Resolution to Reality… Let’s do it!
Resolutions can come true if you approach them with the right mindset. When forming new habits or resolutions, it’s important to understand how your brain can help and hurt you during the process. For many years, neuroscientist Robert Cooper has studied what it takes to achieve goals. At the 2015 Bulletproof Conference, I attended a great seminar where he explained what it takes to achieve your resolutions and form new habits once and for all.
Practice the habit you want more frequently, even if it’s for a very short period of time.
Your brain starts to believe the new habit is possible when you experience it more and more often. For example, if you want to eat healthier, start practicing by having just a few bites of vegetables with your meal.
Do one goal-oriented action step within the first 22 minutes of waking up.
The first 22 minutes set the momentum and tone for the rest of your day.
Bring the goal into focus more often every day.
Set alarms in your phone to remind you of the goal and/or identify an external cue that will trigger you to think of your goal. For instance, you could make an effort to think of your goal every time you get into your car or every time you make your morning coffee.
Reflect on your resolutions and actions daily.
Ask yourself what you learned during the day and what breakthroughs you made.
Center your resolutions around emotions.
This makes the goal more meaningful and authentic.

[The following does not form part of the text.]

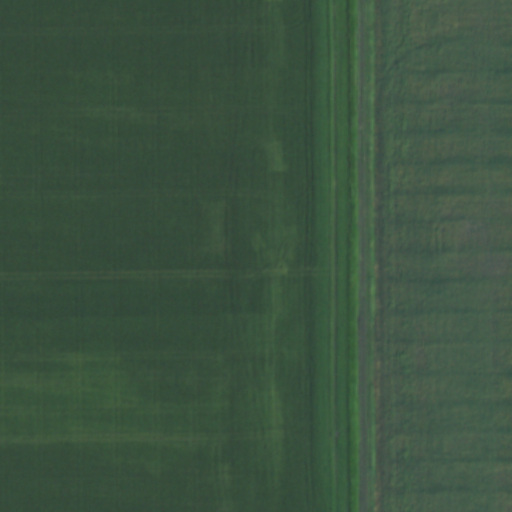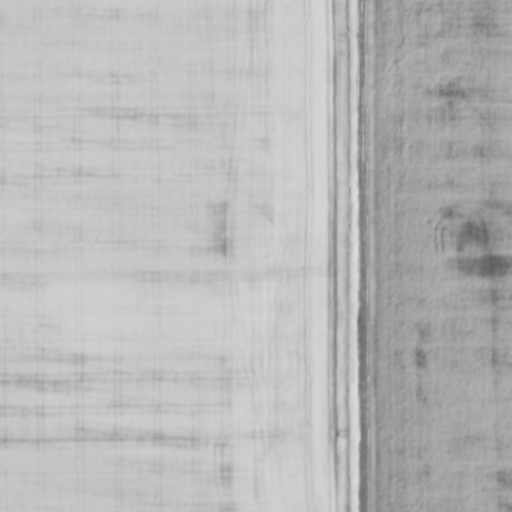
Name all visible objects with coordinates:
road: (366, 256)
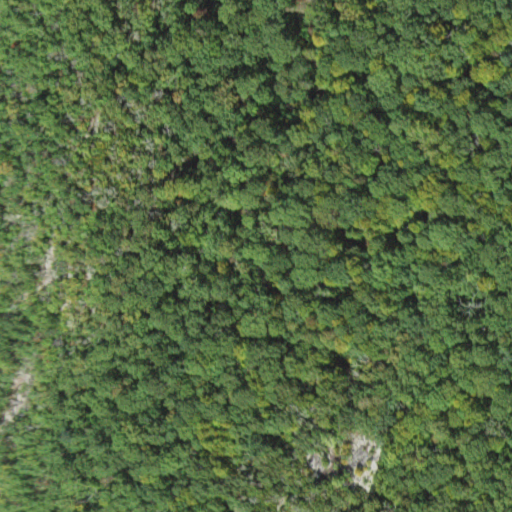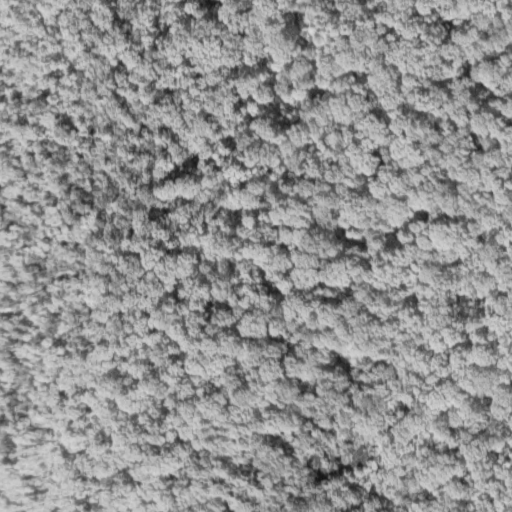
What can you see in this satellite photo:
road: (231, 255)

How do you want to feel when you achieve your goal? For instance, instead of setting a goal to lose 10 pounds, set a goal to be able to play with your kids without getting tired and out of breath.

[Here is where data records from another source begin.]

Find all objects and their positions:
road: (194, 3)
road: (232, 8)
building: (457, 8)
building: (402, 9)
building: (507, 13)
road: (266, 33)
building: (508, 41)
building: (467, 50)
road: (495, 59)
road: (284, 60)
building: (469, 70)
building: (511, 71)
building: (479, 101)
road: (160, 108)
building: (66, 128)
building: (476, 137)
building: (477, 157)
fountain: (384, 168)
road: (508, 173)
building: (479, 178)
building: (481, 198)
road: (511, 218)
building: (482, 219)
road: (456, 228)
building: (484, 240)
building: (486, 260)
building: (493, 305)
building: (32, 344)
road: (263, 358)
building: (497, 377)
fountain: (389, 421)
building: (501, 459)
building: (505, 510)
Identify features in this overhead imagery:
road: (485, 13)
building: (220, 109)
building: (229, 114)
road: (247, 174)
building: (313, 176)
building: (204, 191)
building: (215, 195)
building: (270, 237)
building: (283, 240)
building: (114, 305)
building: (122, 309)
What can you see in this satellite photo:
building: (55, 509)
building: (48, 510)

Make an “If-Then” strategy plan.
Make a list of all the things that could go wrong when trying to achieve your goal. Next, write an “If, then” statement about how you’ll deal with it.
Speak to yourself like a life-coach would speak to you.
Use your first name when talking to yourself in your head. For example, “Hailey, I know you want to watch TV right now, but it will be much more enjoyable to watch TV after you finish X task.”
After 20 minutes of focus, take a break.
Then, re-commit to the task. Our brain needs to rest periodically. It’s harder and more time-consuming to recover your brain power after a full burnout than to preserve your energy by taking short breaks throughout the day.
Measure progress every Friday (or once a week).
Progress may not happen every week, but it’s important to track it. If there’s an overall positive trend, you’re well on your way!